* **TASK TO COMPLETE**:
The output is to match the entries below character for character.

* **GIVEN RECORDS**:
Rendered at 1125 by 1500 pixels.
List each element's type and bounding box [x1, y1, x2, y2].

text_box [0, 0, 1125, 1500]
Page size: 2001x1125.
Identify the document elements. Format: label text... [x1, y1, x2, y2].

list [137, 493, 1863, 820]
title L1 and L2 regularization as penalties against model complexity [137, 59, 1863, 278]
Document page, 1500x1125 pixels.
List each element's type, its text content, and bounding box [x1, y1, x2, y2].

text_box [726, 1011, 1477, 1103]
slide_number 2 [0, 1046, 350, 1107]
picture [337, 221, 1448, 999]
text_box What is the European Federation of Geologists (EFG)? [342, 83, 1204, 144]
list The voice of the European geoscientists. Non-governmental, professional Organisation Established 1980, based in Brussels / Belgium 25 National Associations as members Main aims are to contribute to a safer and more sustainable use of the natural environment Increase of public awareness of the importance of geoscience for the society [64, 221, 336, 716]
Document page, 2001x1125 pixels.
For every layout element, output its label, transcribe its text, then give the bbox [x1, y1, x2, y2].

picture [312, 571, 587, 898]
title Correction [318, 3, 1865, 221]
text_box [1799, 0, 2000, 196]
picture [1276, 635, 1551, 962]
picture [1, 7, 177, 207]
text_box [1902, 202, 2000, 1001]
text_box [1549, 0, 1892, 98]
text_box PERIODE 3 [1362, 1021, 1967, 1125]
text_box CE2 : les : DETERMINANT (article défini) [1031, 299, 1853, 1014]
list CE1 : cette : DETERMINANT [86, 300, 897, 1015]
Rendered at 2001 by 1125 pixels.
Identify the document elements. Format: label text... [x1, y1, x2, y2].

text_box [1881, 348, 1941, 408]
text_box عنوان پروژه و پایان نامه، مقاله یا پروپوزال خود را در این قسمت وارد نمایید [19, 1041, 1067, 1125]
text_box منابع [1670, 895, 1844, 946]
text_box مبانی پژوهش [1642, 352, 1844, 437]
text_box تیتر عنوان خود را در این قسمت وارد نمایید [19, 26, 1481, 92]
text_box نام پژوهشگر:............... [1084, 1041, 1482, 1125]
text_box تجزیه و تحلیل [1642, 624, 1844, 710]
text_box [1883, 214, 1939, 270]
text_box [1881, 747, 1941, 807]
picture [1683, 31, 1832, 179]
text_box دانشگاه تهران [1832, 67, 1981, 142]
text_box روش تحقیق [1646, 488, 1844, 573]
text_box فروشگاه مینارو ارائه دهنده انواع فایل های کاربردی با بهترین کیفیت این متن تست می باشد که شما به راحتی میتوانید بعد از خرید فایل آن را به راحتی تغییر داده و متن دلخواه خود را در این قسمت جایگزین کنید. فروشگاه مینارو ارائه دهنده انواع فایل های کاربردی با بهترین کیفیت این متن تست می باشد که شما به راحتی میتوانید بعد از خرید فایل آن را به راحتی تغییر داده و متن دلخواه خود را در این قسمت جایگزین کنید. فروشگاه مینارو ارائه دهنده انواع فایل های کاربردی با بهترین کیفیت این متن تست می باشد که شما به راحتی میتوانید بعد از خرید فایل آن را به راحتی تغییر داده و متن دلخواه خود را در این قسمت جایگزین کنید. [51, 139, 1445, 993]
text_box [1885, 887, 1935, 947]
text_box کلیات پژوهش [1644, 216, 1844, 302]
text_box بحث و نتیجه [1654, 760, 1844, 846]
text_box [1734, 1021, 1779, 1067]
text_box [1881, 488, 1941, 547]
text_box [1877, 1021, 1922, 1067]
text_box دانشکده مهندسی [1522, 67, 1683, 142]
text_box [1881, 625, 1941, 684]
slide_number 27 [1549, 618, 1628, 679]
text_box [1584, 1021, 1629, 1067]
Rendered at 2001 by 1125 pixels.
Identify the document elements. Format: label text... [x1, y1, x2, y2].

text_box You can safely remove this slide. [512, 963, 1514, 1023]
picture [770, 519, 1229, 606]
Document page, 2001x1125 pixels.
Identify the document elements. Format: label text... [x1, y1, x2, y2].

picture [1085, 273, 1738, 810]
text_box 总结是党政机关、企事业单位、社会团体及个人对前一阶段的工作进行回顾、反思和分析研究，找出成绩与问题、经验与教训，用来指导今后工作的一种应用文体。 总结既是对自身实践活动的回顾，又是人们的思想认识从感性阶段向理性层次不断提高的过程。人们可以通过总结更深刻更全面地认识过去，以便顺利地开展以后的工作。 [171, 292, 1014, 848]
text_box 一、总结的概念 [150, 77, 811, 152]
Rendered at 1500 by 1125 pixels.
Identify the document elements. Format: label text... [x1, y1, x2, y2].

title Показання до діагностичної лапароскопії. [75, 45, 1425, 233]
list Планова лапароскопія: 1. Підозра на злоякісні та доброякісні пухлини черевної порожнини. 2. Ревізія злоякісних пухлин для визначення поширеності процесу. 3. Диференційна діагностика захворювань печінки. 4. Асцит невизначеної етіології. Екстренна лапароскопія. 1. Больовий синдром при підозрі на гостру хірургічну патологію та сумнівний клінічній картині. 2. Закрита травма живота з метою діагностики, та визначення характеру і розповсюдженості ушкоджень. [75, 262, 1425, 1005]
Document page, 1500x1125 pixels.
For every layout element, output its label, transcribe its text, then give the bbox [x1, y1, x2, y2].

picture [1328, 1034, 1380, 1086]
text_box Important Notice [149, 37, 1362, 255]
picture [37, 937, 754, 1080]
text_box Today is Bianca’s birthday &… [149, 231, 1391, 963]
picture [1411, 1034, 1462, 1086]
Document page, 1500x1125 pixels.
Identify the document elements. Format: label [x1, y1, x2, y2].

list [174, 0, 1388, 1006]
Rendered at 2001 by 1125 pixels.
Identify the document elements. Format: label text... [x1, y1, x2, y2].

* **YOUR RESPONSE**:
Rendered at 1125 by 1500 pixels.
List each element's type and bounding box [x1, y1, x2, y2].

text_box [0, 0, 1125, 1500]
Page size: 2001x1125.
Identify the document elements. Format: label text... [x1, y1, x2, y2].

list [137, 493, 1863, 820]
title L1 and L2 regularization as penalties against model complexity [137, 59, 1863, 278]
Document page, 1500x1125 pixels.
List each element's type, its text content, and bounding box [x1, y1, x2, y2].

text_box [726, 1011, 1477, 1103]
slide_number 2 [0, 1046, 350, 1107]
picture [337, 221, 1448, 999]
text_box What is the European Federation of Geologists (EFG)? [342, 83, 1204, 144]
list The voice of the European geoscientists. Non-governmental, professional Organisation Established 1980, based in Brussels / Belgium 25 National Associations as members Main aims are to contribute to a safer and more sustainable use of the natural environment Increase of public awareness of the importance of geoscience for the society [64, 221, 336, 716]
Document page, 2001x1125 pixels.
For every layout element, output its label, transcribe its text, then give the bbox [x1, y1, x2, y2].

picture [312, 571, 587, 898]
title Correction [318, 3, 1865, 221]
text_box [1799, 0, 2000, 196]
picture [1276, 635, 1551, 962]
picture [1, 7, 177, 207]
text_box [1902, 202, 2000, 1001]
text_box [1549, 0, 1892, 98]
text_box PERIODE 3 [1362, 1021, 1967, 1125]
text_box CE2 : les : DETERMINANT (article défini) [1031, 299, 1853, 1014]
list CE1 : cette : DETERMINANT [86, 300, 897, 1015]
Rendered at 2001 by 1125 pixels.
Identify the document elements. Format: label text... [x1, y1, x2, y2].

text_box [1881, 348, 1941, 408]
text_box عنوان پروژه و پایان نامه، مقاله یا پروپوزال خود را در این قسمت وارد نمایید [19, 1041, 1067, 1125]
text_box منابع [1670, 895, 1844, 946]
text_box مبانی پژوهش [1642, 352, 1844, 437]
text_box تیتر عنوان خود را در این قسمت وارد نمایید [19, 26, 1481, 92]
text_box نام پژوهشگر:............... [1084, 1041, 1482, 1125]
text_box تجزیه و تحلیل [1642, 624, 1844, 710]
text_box [1883, 214, 1939, 270]
text_box [1881, 747, 1941, 807]
picture [1683, 31, 1832, 179]
text_box دانشگاه تهران [1832, 67, 1981, 142]
text_box روش تحقیق [1646, 488, 1844, 573]
text_box فروشگاه مینارو ارائه دهنده انواع فایل های کاربردی با بهترین کیفیت این متن تست می باشد که شما به راحتی میتوانید بعد از خرید فایل آن را به راحتی تغییر داده و متن دلخواه خود را در این قسمت جایگزین کنید. فروشگاه مینارو ارائه دهنده انواع فایل های کاربردی با بهترین کیفیت این متن تست می باشد که شما به راحتی میتوانید بعد از خرید فایل آن را به راحتی تغییر داده و متن دلخواه خود را در این قسمت جایگزین کنید. فروشگاه مینارو ارائه دهنده انواع فایل های کاربردی با بهترین کیفیت این متن تست می باشد که شما به راحتی میتوانید بعد از خرید فایل آن را به راحتی تغییر داده و متن دلخواه خود را در این قسمت جایگزین کنید. [51, 139, 1445, 993]
text_box [1885, 887, 1935, 947]
text_box کلیات پژوهش [1644, 216, 1844, 302]
text_box بحث و نتیجه [1654, 760, 1844, 846]
text_box [1734, 1021, 1779, 1067]
text_box [1881, 488, 1941, 547]
text_box [1877, 1021, 1922, 1067]
text_box دانشکده مهندسی [1522, 67, 1683, 142]
text_box [1881, 625, 1941, 684]
slide_number 27 [1549, 618, 1628, 679]
text_box [1584, 1021, 1629, 1067]
Rendered at 2001 by 1125 pixels.
Identify the document elements. Format: label text... [x1, y1, x2, y2].

text_box You can safely remove this slide. [512, 963, 1514, 1023]
picture [770, 519, 1229, 606]
Document page, 2001x1125 pixels.
Identify the document elements. Format: label text... [x1, y1, x2, y2].

picture [1085, 273, 1738, 810]
text_box 总结是党政机关、企事业单位、社会团体及个人对前一阶段的工作进行回顾、反思和分析研究，找出成绩与问题、经验与教训，用来指导今后工作的一种应用文体。 总结既是对自身实践活动的回顾，又是人们的思想认识从感性阶段向理性层次不断提高的过程。人们可以通过总结更深刻更全面地认识过去，以便顺利地开展以后的工作。 [171, 292, 1014, 848]
text_box 一、总结的概念 [150, 77, 811, 152]
Rendered at 1500 by 1125 pixels.
Identify the document elements. Format: label text... [x1, y1, x2, y2].

title Показання до діагностичної лапароскопії. [75, 45, 1425, 233]
list Планова лапароскопія: 1. Підозра на злоякісні та доброякісні пухлини черевної порожнини. 2. Ревізія злоякісних пухлин для визначення поширеності процесу. 3. Диференційна діагностика захворювань печінки. 4. Асцит невизначеної етіології. Екстренна лапароскопія. 1. Больовий синдром при підозрі на гостру хірургічну патологію та сумнівний клінічній картині. 2. Закрита травма живота з метою діагностики, та визначення характеру і розповсюдженості ушкоджень. [75, 262, 1425, 1005]
Document page, 1500x1125 pixels.
For every layout element, output its label, transcribe its text, then give the bbox [x1, y1, x2, y2].

picture [1328, 1034, 1380, 1086]
text_box Important Notice [149, 37, 1362, 255]
picture [37, 937, 754, 1080]
text_box Today is Bianca’s birthday &… [149, 231, 1391, 963]
picture [1411, 1034, 1462, 1086]
Document page, 1500x1125 pixels.
Identify the document elements. Format: label [x1, y1, x2, y2].

list [174, 0, 1388, 1006]
Rendered at 2001 by 1125 pixels.
Identify the document elements. Format: label text... [x1, y1, x2, y2].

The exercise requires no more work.